The visitor from Taranaki, New Zealand, had seen the man in the cowboy hat standing on the street corner, waving his sign. She'd heard the cacophony of car horns. She needed to know more.
"He could have been an anti-abortionist or selling pizza, but no, no, he's selling oil," said Stewart, who hails from an area she described as "the Texas of New Zealand" based on the size of its oil and gas industry.
Actually, George Burnett, owner of Covers and Camo, sells custom seat covers out of his shop at the corner of 500 East and Main streets. It's a business he operated for years in Utah County before relocating to Vernal in 2008.
That's when Burnett decided he needed a way to connect with potential customers. So the lifelong entrepreneur spent a weekend mulling over what he could put on a sign that would grab people's attention.

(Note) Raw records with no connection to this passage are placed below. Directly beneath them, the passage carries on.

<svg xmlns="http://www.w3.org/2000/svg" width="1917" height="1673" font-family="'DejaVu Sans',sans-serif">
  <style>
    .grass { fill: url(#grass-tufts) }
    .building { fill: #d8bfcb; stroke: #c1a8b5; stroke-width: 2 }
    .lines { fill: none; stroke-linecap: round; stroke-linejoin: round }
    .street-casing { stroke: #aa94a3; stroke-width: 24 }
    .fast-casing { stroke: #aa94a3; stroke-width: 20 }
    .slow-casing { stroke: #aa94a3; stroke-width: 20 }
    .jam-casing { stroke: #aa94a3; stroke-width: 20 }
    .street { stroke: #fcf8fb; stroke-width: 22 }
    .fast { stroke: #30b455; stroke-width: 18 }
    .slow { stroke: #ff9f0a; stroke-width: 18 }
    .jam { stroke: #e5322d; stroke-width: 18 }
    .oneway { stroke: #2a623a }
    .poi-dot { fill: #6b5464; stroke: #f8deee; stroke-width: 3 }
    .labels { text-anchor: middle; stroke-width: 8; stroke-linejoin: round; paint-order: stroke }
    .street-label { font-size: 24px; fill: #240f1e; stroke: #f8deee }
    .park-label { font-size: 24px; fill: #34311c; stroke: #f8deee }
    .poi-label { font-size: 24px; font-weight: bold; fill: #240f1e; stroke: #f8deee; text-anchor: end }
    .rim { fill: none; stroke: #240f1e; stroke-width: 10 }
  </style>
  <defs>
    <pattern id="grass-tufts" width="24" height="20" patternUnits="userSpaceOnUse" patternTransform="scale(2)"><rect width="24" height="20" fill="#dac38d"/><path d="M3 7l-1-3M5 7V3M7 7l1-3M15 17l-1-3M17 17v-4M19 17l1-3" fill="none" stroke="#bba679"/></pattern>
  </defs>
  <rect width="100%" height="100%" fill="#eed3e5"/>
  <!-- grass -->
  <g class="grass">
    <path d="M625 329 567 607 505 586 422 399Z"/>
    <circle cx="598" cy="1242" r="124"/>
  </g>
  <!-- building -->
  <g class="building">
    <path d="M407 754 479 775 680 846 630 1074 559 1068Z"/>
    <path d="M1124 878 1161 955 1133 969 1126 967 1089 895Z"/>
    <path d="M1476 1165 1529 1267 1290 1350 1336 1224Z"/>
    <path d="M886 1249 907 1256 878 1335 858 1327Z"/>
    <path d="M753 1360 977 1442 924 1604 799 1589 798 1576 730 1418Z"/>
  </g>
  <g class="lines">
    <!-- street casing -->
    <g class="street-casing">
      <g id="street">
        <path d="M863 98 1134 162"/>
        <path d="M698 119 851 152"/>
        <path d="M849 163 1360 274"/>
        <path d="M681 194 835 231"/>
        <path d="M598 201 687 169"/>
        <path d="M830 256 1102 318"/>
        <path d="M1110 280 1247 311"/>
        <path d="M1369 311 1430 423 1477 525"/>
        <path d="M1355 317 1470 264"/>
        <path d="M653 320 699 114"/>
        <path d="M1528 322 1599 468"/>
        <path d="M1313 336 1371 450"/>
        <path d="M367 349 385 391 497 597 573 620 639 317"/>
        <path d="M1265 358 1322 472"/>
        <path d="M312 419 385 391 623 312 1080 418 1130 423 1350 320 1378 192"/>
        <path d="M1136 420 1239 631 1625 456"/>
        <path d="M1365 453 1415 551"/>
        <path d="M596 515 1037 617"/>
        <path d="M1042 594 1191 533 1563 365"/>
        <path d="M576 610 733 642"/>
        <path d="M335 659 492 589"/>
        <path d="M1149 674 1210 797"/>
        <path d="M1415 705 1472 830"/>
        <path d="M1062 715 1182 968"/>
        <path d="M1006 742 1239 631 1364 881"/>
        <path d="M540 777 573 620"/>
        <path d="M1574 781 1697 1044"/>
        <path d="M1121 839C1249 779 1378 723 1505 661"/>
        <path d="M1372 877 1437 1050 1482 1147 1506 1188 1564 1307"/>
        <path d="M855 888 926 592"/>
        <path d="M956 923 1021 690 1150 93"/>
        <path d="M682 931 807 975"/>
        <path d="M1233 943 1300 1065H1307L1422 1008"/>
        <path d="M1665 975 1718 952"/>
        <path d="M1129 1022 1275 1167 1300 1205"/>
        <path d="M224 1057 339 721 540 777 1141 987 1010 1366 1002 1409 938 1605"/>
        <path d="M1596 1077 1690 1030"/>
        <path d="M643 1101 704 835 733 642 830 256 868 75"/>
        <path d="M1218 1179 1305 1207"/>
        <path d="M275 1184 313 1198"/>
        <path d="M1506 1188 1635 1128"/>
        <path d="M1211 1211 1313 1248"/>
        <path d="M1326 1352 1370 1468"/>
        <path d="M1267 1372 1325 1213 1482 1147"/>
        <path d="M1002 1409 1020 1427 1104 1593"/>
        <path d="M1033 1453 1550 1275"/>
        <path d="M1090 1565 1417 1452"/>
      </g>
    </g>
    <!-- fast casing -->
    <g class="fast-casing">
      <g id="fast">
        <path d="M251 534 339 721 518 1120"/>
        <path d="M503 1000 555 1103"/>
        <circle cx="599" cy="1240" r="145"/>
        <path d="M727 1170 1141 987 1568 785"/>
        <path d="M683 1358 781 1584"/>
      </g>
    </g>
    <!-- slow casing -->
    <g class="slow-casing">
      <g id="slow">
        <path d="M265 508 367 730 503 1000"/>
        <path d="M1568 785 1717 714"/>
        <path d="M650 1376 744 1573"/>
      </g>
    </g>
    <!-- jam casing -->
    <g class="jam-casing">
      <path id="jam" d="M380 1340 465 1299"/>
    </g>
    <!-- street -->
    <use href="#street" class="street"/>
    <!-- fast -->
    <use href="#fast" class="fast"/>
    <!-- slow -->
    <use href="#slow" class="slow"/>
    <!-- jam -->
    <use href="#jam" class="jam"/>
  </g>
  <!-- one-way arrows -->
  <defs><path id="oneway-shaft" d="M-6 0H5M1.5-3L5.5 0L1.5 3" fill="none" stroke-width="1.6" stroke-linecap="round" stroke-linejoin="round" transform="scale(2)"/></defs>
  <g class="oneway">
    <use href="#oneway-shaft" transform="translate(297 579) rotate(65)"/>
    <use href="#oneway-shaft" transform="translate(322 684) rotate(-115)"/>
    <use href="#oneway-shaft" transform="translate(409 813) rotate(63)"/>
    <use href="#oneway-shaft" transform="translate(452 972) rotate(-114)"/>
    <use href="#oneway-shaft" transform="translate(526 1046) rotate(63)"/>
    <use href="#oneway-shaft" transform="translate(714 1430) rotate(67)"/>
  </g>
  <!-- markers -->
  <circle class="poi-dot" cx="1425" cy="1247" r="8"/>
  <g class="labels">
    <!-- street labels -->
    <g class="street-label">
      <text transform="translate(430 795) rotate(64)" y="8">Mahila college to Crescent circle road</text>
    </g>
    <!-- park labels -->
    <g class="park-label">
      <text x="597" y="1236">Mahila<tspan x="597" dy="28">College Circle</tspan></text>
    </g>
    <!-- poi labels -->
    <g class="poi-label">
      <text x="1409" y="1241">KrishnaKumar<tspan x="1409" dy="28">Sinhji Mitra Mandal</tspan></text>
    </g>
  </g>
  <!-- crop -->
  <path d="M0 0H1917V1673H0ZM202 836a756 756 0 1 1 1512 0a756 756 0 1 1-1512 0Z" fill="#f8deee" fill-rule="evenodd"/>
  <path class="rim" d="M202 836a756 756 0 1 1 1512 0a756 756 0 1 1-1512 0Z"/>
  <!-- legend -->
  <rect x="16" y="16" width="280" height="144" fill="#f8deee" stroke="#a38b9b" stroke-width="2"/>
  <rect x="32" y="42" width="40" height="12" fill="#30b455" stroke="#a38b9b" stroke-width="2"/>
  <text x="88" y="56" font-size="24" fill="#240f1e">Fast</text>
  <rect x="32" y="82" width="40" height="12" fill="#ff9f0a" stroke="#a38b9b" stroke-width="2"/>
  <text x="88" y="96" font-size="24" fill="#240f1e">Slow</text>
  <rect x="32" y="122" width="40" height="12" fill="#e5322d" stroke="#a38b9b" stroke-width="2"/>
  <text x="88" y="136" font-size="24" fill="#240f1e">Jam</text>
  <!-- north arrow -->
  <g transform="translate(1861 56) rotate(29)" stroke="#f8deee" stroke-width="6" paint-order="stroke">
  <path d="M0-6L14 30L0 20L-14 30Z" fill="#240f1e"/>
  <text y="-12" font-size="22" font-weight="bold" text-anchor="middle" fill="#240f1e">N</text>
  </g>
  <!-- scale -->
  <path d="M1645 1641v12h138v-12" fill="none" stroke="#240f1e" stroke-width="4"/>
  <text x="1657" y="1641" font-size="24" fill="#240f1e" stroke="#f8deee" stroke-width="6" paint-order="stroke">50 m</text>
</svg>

He discarded "Honk if You ♥ Oil" and "Honk if You ♥ Vernal," and settled instead on "Honk if You ♥ Drilling."
"I believe that we need to be drilling to get our own energy sources," Burnett said. "In fact, I'm as bold as to say, 'You love drilling whether you know it or not.' When you're filling up at that gas tank, you oughta be saying: 'I love drilling. It sure beats walking.'"
With his slogan selected and his sign made, Burnett took his message to the streets. It was an instant hit.
"People started honking immediately," Burnett said. "It connected. It connected with this community."
But within months of Burnett's move to Vernal, the energy industry that drives the area's economy suffered a dramatic collapse. The number of drilling rigs dwindled and unemployment spiked.
Burnett's slogan became a rallying cry of sorts that locals displayed on T-shirts and bumper stickers to show their community pride, and their anger with the Obama administration for actions most residents viewed as detrimental to domestic energy production.
"There have been multiple, multiple times that people have stopped and thanked me for keeping things positive as this area went through some pretty tough times," Burnett said.
He admits that he considered leaving his newly adopted home during the bust, but decided to stay because of the support he received.
"That's when you realize you have something, when the community pulls together and supports each other," he said. "That's what will get us through the future hard times that we may have ahead."
Burnett said he's not opposed to developing alternative fuel sources or to being environmentally conscious about energy development. Instead, he wants people to "connect the dots" when it comes to the number of things they enjoy as a result of oil and natural gas.
"Right now, those alternatives aren't ready to take the place of what (oil and natural gas) can do for our lifestyles and the things that we enjoy," Burnett said.
Burnett still spends about five hours each week holding his "Honk if You ♥ Drilling" sign outside his shop. It's a positive experience for him, and he hopes it provides something equally uplifting for the people who drive by — especially the people who work in the energy industry.
"I'm sending out good vibrations to them ... be good to each other, work hard and be proud of what you do," Burnett said. "I'm proud of what they do."